In cricket, we usually come across terms that may not be understood right away. Most of a fan’s knowledge of the game comes with the inputs from the commentators as a match progresses. However, there are a few terms that are used rarely and hence, they are not known by all. In this article, we talk about the meaning of a Jaffa ball in cricket.
What is a Jaffa Ball in Cricket?
So, Jaffa means a delivery that is almost unplayable by a batsman. Eventually, the batsman either gets out or he is left amused at the brilliance of the ball. We have seen plenty of such ‘Jaffa’ deliveries in the history of the game.
Sometimes, a Jaffa ball is used by another name called ‘Corker’. Although there is no origin to the word Jaffa, there is a hint that it might have come into use when pundits used to compare an unplayable delivery to a Jaffa, a thick-skinned orange fruit grown in Israel.
Which bowlers are famous to deliver Jaffa balls?
Usually, it is when the ball does something extraordinary off the pitch or in the air when a Jaffa delivery comes to the occurrence.
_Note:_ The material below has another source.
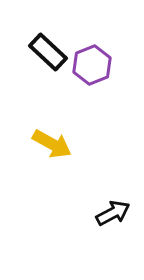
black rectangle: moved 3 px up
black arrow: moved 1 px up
For instance, for a right-arm pacer, a ball heading towards the leg stump, if it swings and hits the off-stump after it pitches, you could call it a Jaffa. Similarly, for a leggie, if a ball lands on the leg-stump but ends up knocking off the off-stump, it would be an unplayable delivery.
Having delivered its 1993 Ashes, Shane Warne‘s Jaffa is also known as the ball of the century. This particular delivery pitched to the right of the leg-stump but eventually struck the off-stump. Several other spinners have also pulled off such trickery. In the pace department, we have the likes of James Anderson and Dale Steyn who have done things similar to a Jaffa ball.